Yo, Señor, también tengo un hijo enfermo. Y no sé qué hacer, ni tampoco a quien llevárselo. Tus sacerdotes y discípulos no encuentran la manera de curarlo. Quizás su cura necesita otro tipo de oraciones, o sea un camino que haya que recorrer y soportar. No lo sé, Señor, y por eso recurro a Ti como ese padre del Evangelio de hoy.
Nosotros no somos mejores que nuestros hijos. No podemos darle ejemplos porque hemos cometidos los mismos pecados que ellos. O, dicho de otro modo, quizás se los hemos transmitidos. Posiblemente, estemos pagando las consecuencias. Sin embargo, Señor, te pedimos por ellos. También por nosotros. Todos, padres e hijos necesitamos tu Gracia para enmendar nuestras vidas y limpiar nuestros corazones de todo vicio y pecado.

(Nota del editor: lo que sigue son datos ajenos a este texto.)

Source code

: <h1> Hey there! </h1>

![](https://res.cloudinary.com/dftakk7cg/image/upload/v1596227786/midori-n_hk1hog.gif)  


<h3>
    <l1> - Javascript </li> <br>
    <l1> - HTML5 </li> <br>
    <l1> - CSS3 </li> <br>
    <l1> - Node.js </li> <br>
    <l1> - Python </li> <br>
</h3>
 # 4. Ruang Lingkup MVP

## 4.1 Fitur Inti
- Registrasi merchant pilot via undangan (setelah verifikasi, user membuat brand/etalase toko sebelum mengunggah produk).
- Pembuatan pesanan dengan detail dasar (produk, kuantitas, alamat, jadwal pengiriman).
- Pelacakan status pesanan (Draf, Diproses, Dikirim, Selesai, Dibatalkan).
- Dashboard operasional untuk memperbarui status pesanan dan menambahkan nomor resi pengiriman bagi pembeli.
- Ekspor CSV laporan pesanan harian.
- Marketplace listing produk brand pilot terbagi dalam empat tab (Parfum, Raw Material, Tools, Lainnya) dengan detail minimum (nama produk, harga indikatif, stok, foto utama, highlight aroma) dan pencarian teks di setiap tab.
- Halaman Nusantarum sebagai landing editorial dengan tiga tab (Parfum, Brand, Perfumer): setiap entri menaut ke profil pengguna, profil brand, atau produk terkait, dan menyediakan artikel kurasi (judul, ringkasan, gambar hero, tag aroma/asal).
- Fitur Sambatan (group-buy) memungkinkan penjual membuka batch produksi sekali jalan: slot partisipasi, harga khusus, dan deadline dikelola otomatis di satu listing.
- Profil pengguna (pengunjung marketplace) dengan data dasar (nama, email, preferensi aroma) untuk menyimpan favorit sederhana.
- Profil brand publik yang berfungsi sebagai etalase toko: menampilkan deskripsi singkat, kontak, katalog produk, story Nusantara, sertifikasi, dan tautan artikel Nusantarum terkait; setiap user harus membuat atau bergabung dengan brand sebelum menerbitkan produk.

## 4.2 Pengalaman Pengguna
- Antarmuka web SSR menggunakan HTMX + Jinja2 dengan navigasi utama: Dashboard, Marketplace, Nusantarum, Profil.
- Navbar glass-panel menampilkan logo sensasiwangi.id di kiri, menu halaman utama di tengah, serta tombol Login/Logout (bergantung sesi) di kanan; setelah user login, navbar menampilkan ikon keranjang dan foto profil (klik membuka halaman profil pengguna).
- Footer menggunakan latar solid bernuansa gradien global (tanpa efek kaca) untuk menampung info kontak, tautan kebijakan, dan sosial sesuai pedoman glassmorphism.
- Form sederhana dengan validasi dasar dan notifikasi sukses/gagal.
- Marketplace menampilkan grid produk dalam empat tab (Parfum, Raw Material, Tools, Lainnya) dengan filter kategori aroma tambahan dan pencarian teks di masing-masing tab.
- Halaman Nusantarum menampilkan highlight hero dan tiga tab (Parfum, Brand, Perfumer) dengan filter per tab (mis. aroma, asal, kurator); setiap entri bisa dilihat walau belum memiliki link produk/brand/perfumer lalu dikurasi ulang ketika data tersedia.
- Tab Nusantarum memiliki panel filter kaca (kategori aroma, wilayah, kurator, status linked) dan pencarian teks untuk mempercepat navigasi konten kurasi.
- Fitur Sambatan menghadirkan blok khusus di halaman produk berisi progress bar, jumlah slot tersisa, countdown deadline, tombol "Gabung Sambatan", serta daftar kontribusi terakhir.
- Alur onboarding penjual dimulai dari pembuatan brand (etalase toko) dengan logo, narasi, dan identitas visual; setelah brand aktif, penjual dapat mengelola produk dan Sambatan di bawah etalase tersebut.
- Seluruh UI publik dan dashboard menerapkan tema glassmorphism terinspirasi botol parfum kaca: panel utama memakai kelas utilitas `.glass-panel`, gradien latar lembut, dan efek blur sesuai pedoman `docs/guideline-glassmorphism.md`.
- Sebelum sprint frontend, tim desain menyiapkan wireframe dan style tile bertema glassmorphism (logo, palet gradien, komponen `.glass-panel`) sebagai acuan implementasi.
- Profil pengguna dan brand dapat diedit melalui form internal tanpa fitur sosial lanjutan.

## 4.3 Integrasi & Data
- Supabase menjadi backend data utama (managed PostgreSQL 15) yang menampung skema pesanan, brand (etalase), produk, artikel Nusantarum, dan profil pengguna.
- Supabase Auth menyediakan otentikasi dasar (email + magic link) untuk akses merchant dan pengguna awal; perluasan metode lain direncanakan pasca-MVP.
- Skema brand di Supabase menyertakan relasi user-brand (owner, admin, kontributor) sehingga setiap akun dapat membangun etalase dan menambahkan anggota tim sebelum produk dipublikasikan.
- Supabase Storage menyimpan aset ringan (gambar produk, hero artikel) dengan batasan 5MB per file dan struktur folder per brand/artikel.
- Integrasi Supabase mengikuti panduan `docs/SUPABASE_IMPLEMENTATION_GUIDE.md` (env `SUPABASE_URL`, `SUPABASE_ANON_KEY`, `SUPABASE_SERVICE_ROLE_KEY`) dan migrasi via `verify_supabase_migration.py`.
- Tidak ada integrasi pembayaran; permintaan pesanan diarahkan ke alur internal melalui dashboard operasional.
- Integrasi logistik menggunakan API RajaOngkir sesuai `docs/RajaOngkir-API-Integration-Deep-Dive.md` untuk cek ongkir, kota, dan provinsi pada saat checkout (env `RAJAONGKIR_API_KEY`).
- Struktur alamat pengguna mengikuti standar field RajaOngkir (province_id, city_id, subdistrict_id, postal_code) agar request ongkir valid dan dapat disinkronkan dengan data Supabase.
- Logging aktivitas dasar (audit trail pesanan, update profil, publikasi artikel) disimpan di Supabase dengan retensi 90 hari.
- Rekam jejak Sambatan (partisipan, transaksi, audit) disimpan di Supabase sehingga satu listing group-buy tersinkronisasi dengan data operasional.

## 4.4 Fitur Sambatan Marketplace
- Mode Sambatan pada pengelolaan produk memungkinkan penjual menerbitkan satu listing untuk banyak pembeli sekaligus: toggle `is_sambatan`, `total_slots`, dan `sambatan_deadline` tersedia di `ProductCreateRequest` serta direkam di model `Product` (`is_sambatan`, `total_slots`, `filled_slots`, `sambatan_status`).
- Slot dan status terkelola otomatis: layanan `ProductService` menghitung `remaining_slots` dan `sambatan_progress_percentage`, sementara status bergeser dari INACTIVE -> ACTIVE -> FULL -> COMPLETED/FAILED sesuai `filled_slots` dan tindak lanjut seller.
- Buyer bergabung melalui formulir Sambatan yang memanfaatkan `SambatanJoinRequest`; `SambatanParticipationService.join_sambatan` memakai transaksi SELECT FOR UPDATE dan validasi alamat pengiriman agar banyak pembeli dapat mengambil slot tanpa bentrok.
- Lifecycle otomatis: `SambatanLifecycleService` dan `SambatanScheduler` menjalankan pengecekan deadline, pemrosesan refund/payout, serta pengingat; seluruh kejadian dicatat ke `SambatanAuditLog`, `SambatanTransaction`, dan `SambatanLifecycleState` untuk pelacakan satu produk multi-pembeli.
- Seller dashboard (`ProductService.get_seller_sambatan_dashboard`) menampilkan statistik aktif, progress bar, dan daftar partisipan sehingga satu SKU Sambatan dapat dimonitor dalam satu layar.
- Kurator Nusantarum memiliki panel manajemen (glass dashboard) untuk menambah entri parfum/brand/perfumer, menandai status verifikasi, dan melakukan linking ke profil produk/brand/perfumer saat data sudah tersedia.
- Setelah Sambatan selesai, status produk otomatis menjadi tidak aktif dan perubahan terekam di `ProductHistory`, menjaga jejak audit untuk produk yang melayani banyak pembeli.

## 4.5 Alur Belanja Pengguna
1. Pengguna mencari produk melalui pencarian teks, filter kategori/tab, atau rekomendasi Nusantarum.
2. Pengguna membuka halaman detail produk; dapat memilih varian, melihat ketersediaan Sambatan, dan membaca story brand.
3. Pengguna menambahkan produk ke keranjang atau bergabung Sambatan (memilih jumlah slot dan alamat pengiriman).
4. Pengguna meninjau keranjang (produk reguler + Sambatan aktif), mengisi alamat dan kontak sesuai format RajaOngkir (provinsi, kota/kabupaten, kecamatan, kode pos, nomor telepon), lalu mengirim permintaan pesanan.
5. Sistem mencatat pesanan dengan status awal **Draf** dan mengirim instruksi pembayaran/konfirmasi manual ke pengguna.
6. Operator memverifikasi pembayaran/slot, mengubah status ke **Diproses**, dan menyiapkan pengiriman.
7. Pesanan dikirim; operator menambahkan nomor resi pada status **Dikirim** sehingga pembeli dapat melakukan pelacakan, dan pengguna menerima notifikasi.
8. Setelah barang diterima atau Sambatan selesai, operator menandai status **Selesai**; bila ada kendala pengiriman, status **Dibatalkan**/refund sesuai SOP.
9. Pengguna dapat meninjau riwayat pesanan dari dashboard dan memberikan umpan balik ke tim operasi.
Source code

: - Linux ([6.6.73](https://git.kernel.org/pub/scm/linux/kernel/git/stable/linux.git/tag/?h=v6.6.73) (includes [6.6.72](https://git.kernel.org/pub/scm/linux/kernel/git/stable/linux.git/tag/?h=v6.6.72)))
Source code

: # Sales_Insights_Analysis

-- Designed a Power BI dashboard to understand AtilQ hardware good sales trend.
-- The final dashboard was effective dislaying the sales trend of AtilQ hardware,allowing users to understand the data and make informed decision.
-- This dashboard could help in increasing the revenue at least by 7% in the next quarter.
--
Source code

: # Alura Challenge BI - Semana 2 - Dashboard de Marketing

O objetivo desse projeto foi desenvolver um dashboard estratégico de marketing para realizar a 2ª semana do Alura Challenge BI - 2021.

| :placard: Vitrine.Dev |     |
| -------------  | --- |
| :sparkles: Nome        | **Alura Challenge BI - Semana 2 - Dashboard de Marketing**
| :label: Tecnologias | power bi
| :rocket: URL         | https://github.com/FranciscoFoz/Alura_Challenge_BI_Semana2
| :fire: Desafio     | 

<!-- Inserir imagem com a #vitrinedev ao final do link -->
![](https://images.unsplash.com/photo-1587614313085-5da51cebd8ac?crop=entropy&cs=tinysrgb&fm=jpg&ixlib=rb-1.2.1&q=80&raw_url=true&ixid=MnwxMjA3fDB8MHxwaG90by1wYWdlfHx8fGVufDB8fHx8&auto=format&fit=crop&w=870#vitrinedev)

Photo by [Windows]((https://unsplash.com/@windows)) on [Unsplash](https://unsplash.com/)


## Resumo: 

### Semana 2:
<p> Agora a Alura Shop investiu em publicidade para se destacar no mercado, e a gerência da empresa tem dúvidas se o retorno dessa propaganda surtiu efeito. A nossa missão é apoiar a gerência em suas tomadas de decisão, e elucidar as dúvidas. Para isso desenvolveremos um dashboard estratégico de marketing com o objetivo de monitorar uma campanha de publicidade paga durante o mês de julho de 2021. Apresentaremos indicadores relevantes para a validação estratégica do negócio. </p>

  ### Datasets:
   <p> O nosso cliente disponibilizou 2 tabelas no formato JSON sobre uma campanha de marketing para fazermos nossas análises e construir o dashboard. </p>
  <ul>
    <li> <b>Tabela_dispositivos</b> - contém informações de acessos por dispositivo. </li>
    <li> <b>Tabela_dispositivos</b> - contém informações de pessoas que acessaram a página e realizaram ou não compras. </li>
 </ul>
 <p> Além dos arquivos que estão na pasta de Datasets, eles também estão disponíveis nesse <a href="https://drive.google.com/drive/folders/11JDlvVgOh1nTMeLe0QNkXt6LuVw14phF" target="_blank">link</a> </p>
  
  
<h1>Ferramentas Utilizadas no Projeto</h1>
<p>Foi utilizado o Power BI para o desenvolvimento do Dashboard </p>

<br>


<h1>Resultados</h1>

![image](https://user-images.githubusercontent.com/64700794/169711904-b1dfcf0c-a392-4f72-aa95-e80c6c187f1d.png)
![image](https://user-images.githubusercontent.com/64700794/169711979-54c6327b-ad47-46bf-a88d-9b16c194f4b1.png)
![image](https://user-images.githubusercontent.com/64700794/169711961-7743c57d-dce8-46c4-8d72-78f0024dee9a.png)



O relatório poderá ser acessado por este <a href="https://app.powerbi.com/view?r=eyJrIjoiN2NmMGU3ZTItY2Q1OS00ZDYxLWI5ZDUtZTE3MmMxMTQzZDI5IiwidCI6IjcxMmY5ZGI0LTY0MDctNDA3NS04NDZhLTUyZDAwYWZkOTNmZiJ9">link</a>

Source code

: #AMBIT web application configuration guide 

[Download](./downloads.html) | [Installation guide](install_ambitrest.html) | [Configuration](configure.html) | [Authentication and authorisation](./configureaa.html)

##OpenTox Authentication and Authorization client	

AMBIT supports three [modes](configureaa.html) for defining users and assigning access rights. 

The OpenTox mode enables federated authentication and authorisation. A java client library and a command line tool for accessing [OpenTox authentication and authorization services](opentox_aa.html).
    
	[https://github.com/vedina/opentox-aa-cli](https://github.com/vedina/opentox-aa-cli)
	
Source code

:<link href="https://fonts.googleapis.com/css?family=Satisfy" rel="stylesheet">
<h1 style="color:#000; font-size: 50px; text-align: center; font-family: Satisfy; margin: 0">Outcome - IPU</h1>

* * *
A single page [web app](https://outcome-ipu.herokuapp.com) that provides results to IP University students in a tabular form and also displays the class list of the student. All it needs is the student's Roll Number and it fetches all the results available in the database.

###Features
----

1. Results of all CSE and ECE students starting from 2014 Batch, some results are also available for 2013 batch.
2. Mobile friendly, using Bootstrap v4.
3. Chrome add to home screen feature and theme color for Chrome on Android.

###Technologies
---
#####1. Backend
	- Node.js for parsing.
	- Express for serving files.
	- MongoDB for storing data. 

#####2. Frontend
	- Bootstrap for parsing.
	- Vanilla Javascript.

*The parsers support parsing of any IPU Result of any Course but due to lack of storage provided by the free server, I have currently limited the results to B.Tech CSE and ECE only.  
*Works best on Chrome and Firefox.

Quizás, nosotros, ya mayores, hemos experimentados estas tentaciones e inclinaciones propias de la juventud, y, aunque nos confesamos pecadores, hemos superado humildemente esas etapas difíciles de nuestras vidas por la Gracia del Espíritu. No por ello estamos exentos de caer en ellas, pero nos sentimos más fuertes y seguros por la asistencia del Espíritu Santo y nuestro abandono en sus Manos.
Quizás ellos se sientan más atrevidos, más seguros de sí mismo, más autosuficientes, menos necesitados de ayuda. Más osados y soberbios. Más, Señor, ciegos y obstinados. Ábreles sus mentes y llénalos de luz, porque, posiblemente, estén cogidos por el Maligno que les confunden, les presenta el vicio, el deseo y les somete. Les llenas de razones humanas que son espejismos de felicidad y mentiras, y que, ya sin fuerzas y débilmente esclavizados, les presenta la realidad y el vacío donde han caído.
¡Señor, sálvalos e ilumínalos, para que se den cuenta de la trampa en la que están cayendo y libéralos de ese mundo que trata de esclavizarlos; de esa carne que les debilita y somete, y de ese demonio que les engaña con las cosas caducas que les satisfacen, pero que están vacías y huecas. ¡Señor, escucha nuestra desesperada petición y apártalos de esa ocasión de pecados! Amén.